MC Wildcat

                                                     Exclusive Interview

Give us your bio, Who are your top 5 influences, When are your new projects coming out? What helped you get into music? What is one thing you would tell your fans?What are your biggest goals for 2016?

1) Despite 16 years of neighbourhood street cred, Wildcat feels his career has largely been perceived as a joke gone to far, and remains hungry for respect in the game.

His next move is dropping his “Claw & Scramble” mixtape, tentatively scheduled for spring, 2016.

Wildcat has also completed a collection of inter-twined, semi-autobiographical short stories, “Wildcat Prowls the Urban Jungle,” currently being considered by a Toronto publisher.

Though no one can quite predict what Wildcat’s future holds, all signs point to one more wild ride.

To quote Wildcat’s producer, Star, “The Cat just….sometimes marches to his own off-rhythm drum, ya know?”

2) My three biggest influences growing up were Beastie Boys, Jay-Z and Eminem. Big Pun and Kool G Rap influenced me, too.

I always admired Beastie Boys for their raw, creative energy, and how they always seemed to be have so much fun with their music, and consistently killed it

but never seemed to be taking themselves too seriously.

I loved their diversity too, how they sort of evolved from rock to rap to and then kind of fused both, and even flipped more jazzy, instrumental shit later on. I liked how they always kept their style fresh from album to album, how no two of their albums sounded alike yet they were all classics, in their own unique ways.

And I admired Jay for his consistency, how he just kept dropping tight albums year after year for eight years straight, or whatever it was.

Lots of MCs seem to drop a classic first album then kind of fall off, and never recapture that magic that made them so dope in the first place. It’s hard to be consistently dope in this game, and Jigga just killed it year after year and made it look so easy.

I was also blown away by Em’s super technical lyricism, and always respected him for having the balls to speak his mind on any topic, all the time.

Whether you agree with his opinions or not, it takes huge balls to do that, and I feel that it’s actually an MCs responsibility to be provocative, to some degree.

In that regard, I have to say I feel MCs have gotten a little soft lately, and ain’t spitting as raw as they used to. Maybe cuz society’s become so hyper politically correct these days, I don’t know but I feel like MCs aren’t as boldly outspoken as they were in the 80s and 90s, so I see Em as one of the last of a dying breed, and you gotta give him props for that.

I loved everything about Pun too, especially how his flows always seemed so effortless, even while he’s dropping these crazy multi-syllable rhymes and making it all connect lyrically, and I feel he took pure lyricism to a next level, for his time. I felt he forced MCs to elevate their game, lyrically, but since he died so young that impact didn’t last too long, which is a shame.

And I always thought G Rap was the illest storyteller, how he just dropped crazy vivid details, and painted these sick pictures of grimy street shit all the time.

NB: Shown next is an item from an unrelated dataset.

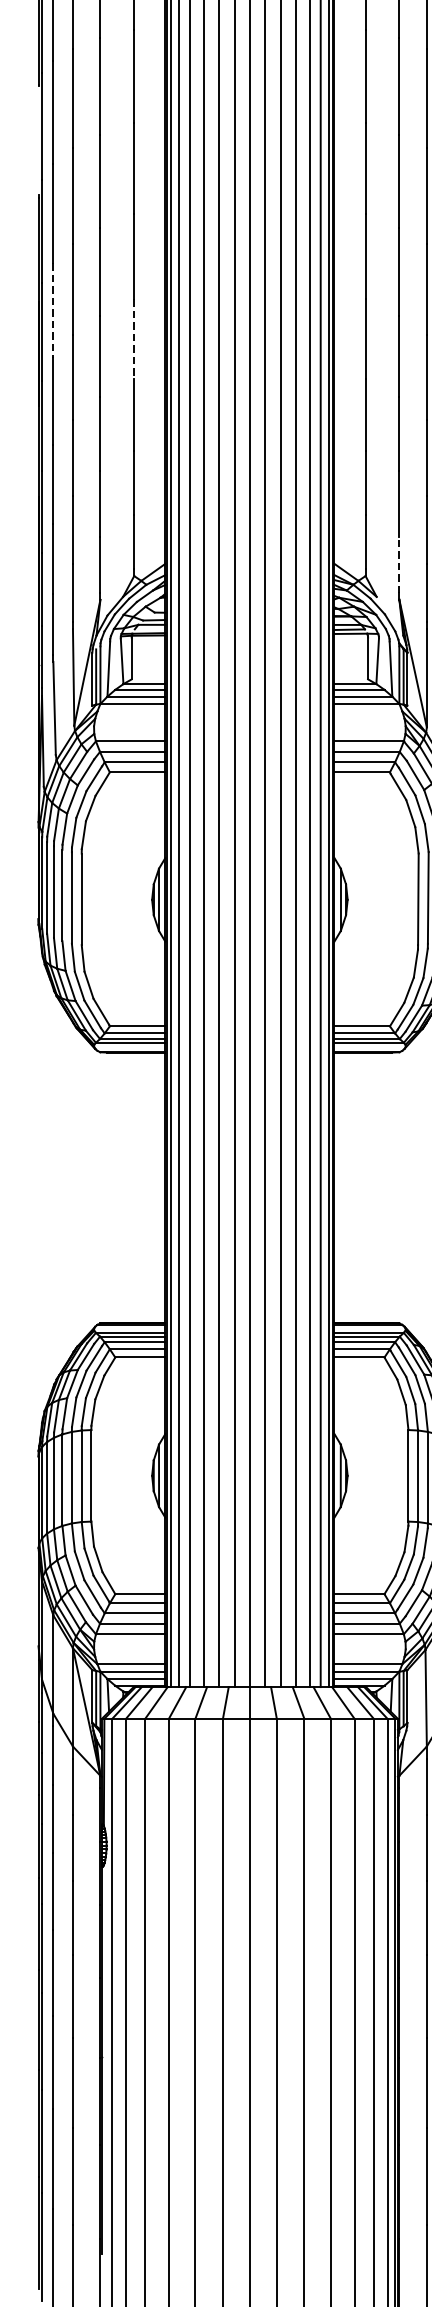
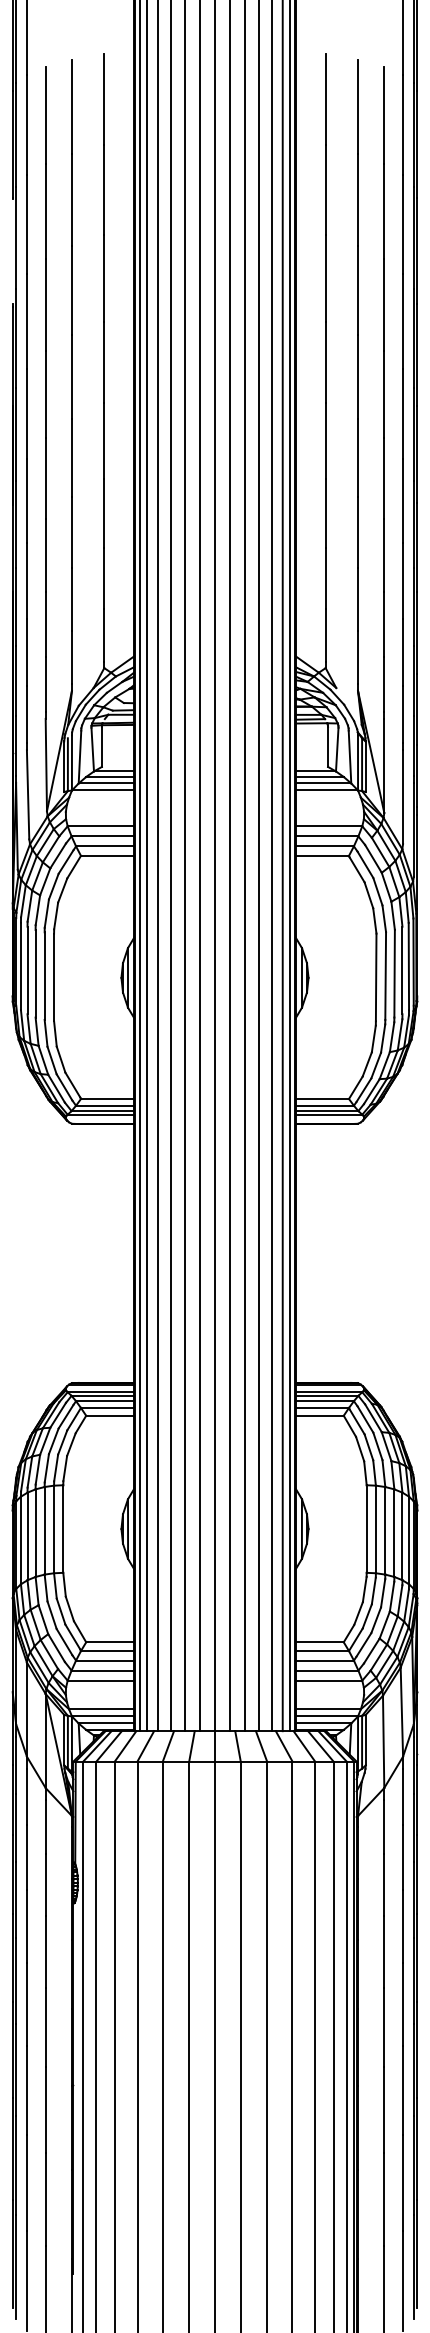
line: (52, 311) -> (26, 414), dashed -> solid
line: (134, 339) -> (104, 441), dashed -> solid
line: (399, 564) -> (358, 657), dashed -> solid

I always felt he never really got the credit he deserved as an MC, guess cuz he never really had no big commercial bangers, but I always considered him one of the greats.

3) I’m dropping a new mixtape called Claw and Scramble, early October. It’s eight new tracks and two re-mastered bangers from the vault, interspersed with audio clips from the Wildcat documentary, “Pullin’ More Than Pranks.”

My hope is this mixtape helps explain the whole Wildcat backstory to new fans,

while also showing my hardcore fans that I ain’t forgot where I came from, cuz I’m still spittin’ that wild fire for the streets, and doing me. 

4) What helped me get into music was just that I needed an outlet, as I was a wild teenager who got into trouble alot, and needed to find a constructive way to express myself, to help cope with my frustration, and anger issues.

I started writing rhymes, just straight lyrics when I was 15, then recorded my first album with my boy Fry in his home studio at 17, never looked back since.

5) One message for my fans, especially those rapping/producing/contributing to the culture in any way themselves, is don’t measure success by money, despite what all these bling rappers and advertisements tell you.

Just produce content that feels real to you, don’t compromise your vision and stick to your guns all the way, and whatever happens in the end, is what happens.

Long as you always stay true to yourself and work hard towards your goals, you can hold your head up high and feel at peace with yourself, which is something that no one can ever take away from you. Unlike fame and money, which come and go.

6) As my style is a mix of rap and comedy, I feel I need to starting play both angles harder.

So my biggest goals for 2016 are to line up some comedy venue shows, as I feel I need a next lane other than the rap scene, which often results in me alienating a bunch of thugs who came to hear some gangster shit, and just view me as some white-boy weirdo making a mockery of rap.

I’m thinking a comedy audience though might be more receptive, and hopefully if some shows go over in that scene I can build up my fanbase, along with rap fans who understand what I’m doing and feel my style, of course. But this way I’m not purely relying on them, and have next lanes to explore.